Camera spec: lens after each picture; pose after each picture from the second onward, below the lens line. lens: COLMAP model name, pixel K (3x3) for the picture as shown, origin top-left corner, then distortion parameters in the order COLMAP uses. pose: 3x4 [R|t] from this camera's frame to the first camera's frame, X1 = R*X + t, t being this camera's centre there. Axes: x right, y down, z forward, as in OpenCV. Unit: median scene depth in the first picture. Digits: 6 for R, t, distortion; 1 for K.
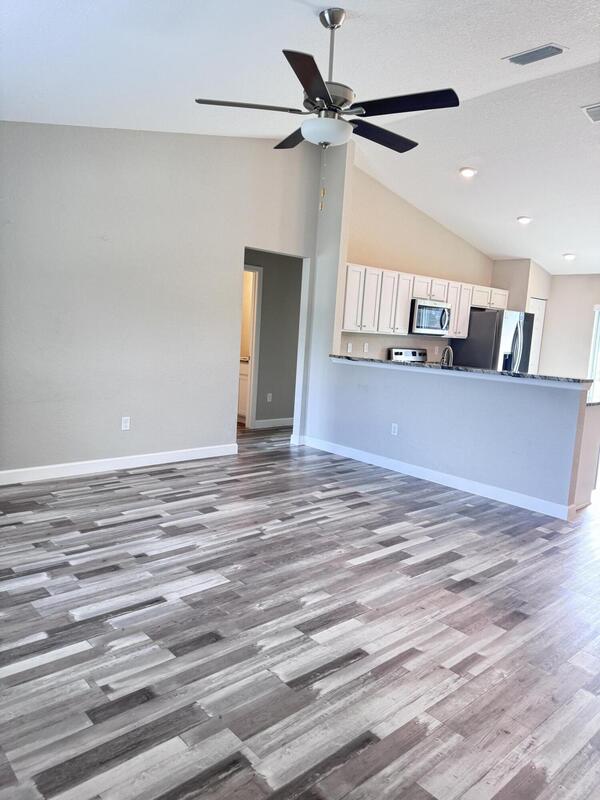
lens RADIAL K [[563.1, 0, 300.0], [0, 563.1, 400.0], [0, 0, 1]] dist [0.002976, -0.008223]
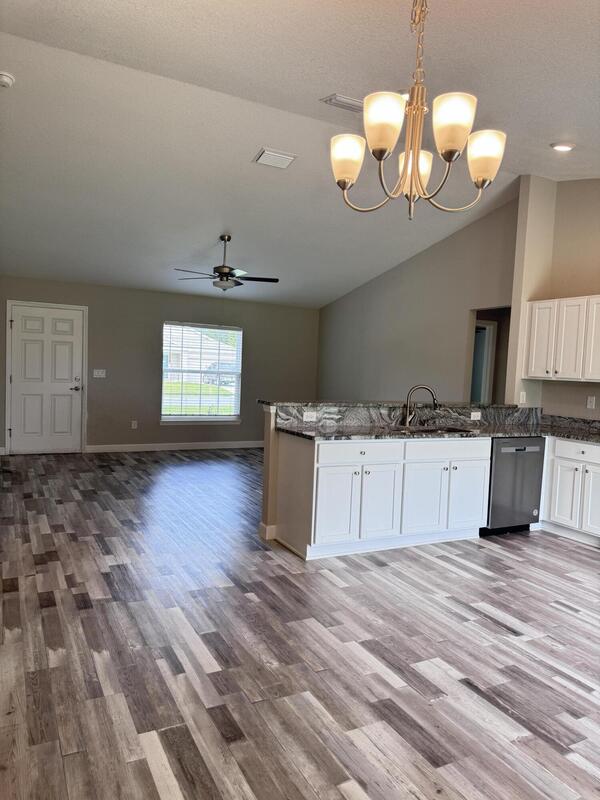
lens RADIAL K [[562.5, 0, 300.0], [0, 562.5, 400.0], [0, 0, 1]] dist [0.001902, -0.007817]
pose [[-0.231296, -0.010726, -0.972824, 2.641175], [-0.180243, 0.983101, 0.032014, -0.140451], [0.956041, 0.182749, -0.229320, 2.272801]]
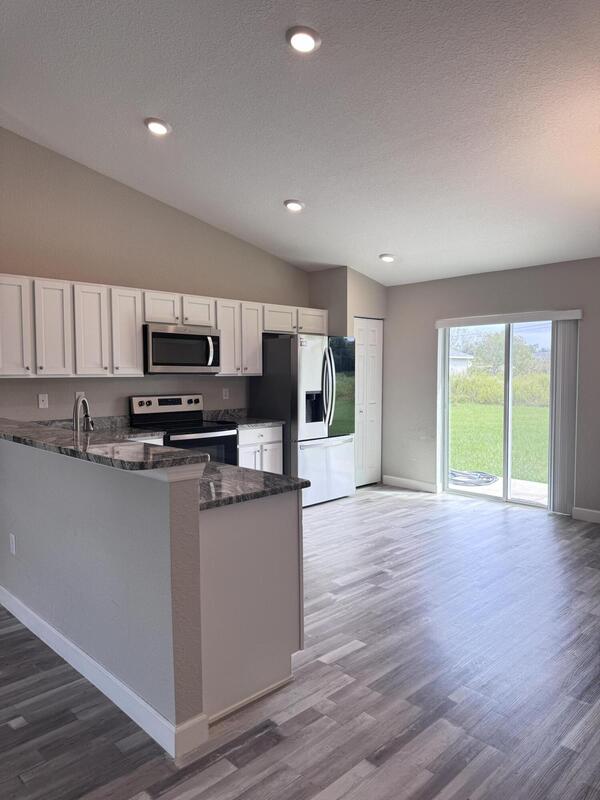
lens RADIAL K [[554.7, 0, 300.0], [0, 554.7, 400.0], [0, 0, 1]] dist [0.127296, -0.196812]
pose [[0.996434, -0.067241, 0.050978, 1.022107], [0.070949, 0.994671, -0.074807, -0.064115], [-0.045676, 0.078157, 0.995894, 0.913238]]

____________

• Required work: Before you finish, make sure every line above has been repeated exactly and no picture remains in the copy.

• Task answer:
Camera spec: lens after each picture; pose after each picture from the second onward, below the lens line. lens: COLMAP model name, pixel K (3x3) for the picture as shown, origin top-left corner, then distortion parameters in the order COLMAP uses. pose: 3x4 [R|t] from this camera's frame to the first camera's frame, X1 = R*X + t, t being this camera's centre there. Axes: x right, y down, z forward, as in OpenCV. Unit: median scene depth in the first picture. Digits: 6 for R, t, distortion; 1 for K.
lens RADIAL K [[563.1, 0, 300.0], [0, 563.1, 400.0], [0, 0, 1]] dist [0.002976, -0.008223]
lens RADIAL K [[562.5, 0, 300.0], [0, 562.5, 400.0], [0, 0, 1]] dist [0.001902, -0.007817]
pose [[-0.231296, -0.010726, -0.972824, 2.641175], [-0.180243, 0.983101, 0.032014, -0.140451], [0.956041, 0.182749, -0.229320, 2.272801]]
lens RADIAL K [[554.7, 0, 300.0], [0, 554.7, 400.0], [0, 0, 1]] dist [0.127296, -0.196812]
pose [[0.996434, -0.067241, 0.050978, 1.022107], [0.070949, 0.994671, -0.074807, -0.064115], [-0.045676, 0.078157, 0.995894, 0.913238]]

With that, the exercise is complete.